WORK REQUEST
From the listing below, return each line that includes "سامانه".

══════════════════════════════

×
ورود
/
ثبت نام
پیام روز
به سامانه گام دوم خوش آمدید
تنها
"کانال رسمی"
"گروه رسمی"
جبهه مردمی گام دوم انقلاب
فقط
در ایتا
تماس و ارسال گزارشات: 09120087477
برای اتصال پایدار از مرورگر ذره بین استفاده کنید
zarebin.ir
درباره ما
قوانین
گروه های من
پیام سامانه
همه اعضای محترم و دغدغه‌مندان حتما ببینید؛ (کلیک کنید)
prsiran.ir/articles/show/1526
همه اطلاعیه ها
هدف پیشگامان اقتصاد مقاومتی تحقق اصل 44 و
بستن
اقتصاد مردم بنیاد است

══════════════════════════════

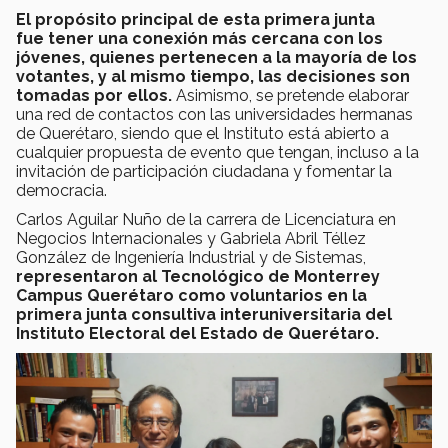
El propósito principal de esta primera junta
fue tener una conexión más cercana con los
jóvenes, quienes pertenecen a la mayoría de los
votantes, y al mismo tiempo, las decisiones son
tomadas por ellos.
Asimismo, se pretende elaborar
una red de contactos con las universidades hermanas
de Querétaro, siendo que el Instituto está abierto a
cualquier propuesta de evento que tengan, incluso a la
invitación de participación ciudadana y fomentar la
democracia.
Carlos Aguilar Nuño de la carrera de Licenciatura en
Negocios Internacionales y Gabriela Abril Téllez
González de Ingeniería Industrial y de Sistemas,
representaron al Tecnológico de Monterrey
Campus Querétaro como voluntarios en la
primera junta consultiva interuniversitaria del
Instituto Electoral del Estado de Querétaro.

══════════════════════════════

SOLVED PROBLEM
به سامانه گام دوم خوش آمدید
پیام سامانه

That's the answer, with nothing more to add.